“I’m broken.” Have you ever said those words to yourself? Have you ever believed them? Spoke them to truth? Identified with them until they became the way you looked at your reflection in the bedroom mirror?
‘Broken’ is a word we use to describe ourselves when something aches, when something goes wrong, when we lose someone we love or a relationship falls apart around us. ‘Broken’ is a word we cling to, sometimes even desperately, when we no longer know who we are without the security of a loved one’s arms around our shoulders, or feelings of security we’ve grown comfortable with.
‘Broken’ is a word we’ve learned to claim, a word that has become more of a noun than an adjective.
But we are not broken.
There may be pieces of us that ache.
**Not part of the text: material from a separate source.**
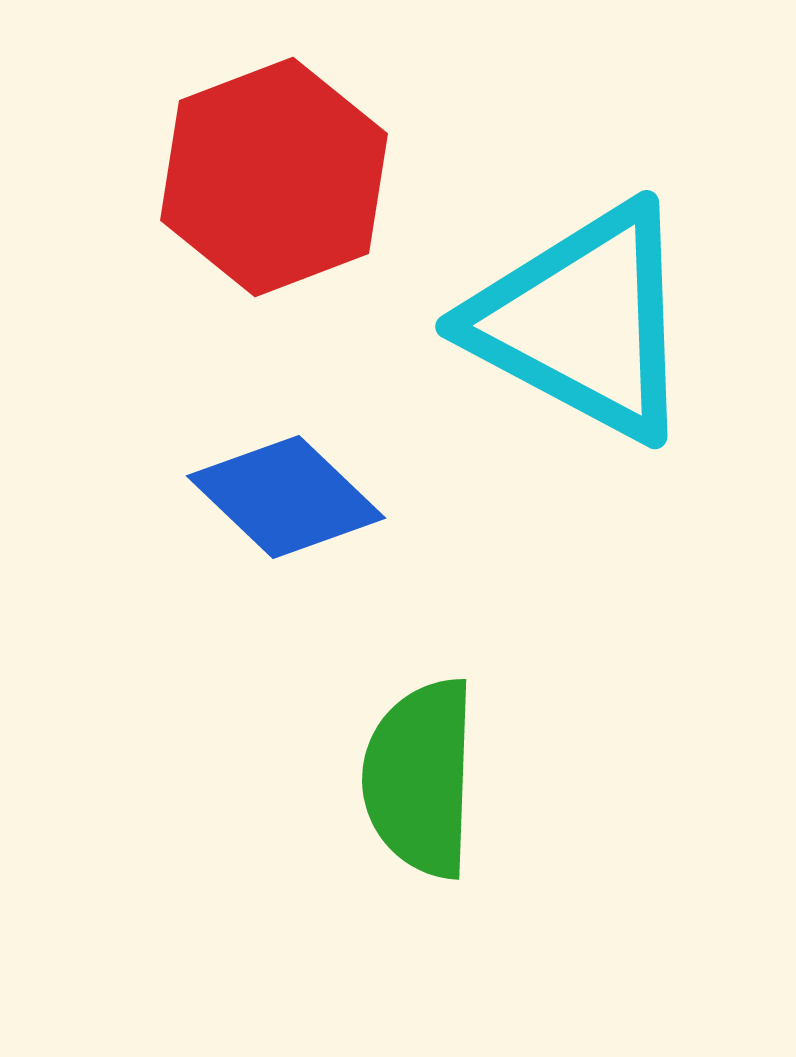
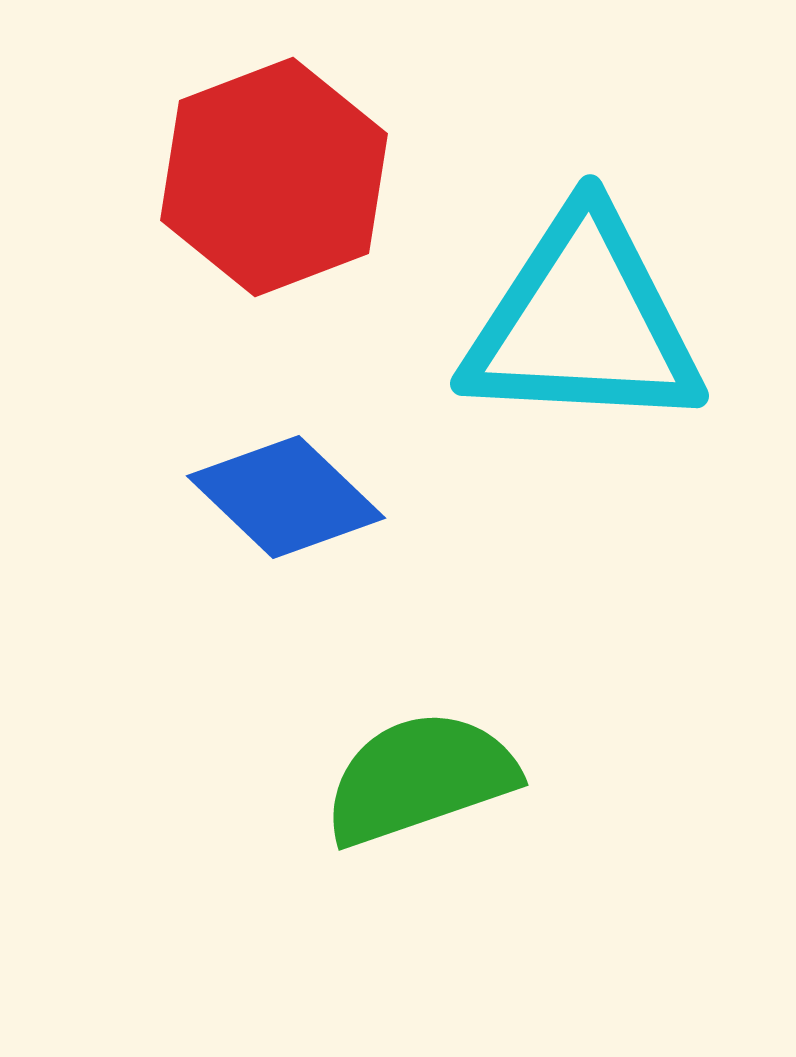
cyan triangle: rotated 25 degrees counterclockwise
green semicircle: rotated 69 degrees clockwise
There may be fragments of our hearts left in ruins after a breakup or loss. There may be voices in our head telling us that we can’t, that we’re alone, that there’s nothing left for us. There may be things that feel off, or wrong. There may be moments where we can barely lift our head from the pillows, or when we turn our face from the sun.
There may be so much loss around us, it feels like we’ll never find our footing again.
But we are not broken.
See, ‘broken’ is an adjective, a description. ‘Broken’ is temporary state of being, a stage, a moment, a feeling. You can have parts that are broken, or moments where you feel broken. But the truth is, you are not a broken person.
You are always whole, always complete, always full and worthy.
And never less than that, despite any pain you may feel or face.
We’ve grown so accustomed to believing that the sin, the hurt, the negative experiences we face write our story—but they don’t. Yes, there is something to be learned in every fall and failure, but our self-definition is not based upon the times we’ve lost our way.
We are, instead, defined by how we rise, how we continue, how we pick up our pieces, heal back together, and start again.
We may be bruised. We may be missing a few parts that we’ll soon rediscover in time. We may have a hell of a time getting back up again. But we are never broken beyond repair.
’Broken’ is a describing word, not a noun. We can feel broken, we can act broken, we can sound or look broken, but we are not broken.
Remember that whatever you face, whatever circumstances this life throws at you, whatever pain you feel deep within your chest—this is valid—feel it, embrace it, try to understand it, accept it, change from it, grow because of it, but do not identify with it.
Hold onto your self-worth, your self-love, the sense of who you are and always will be. Regardless of who walks away, who leaves, who passes, what happens, or what’s next—you are always a whole and complete person. Nothing will ever change that.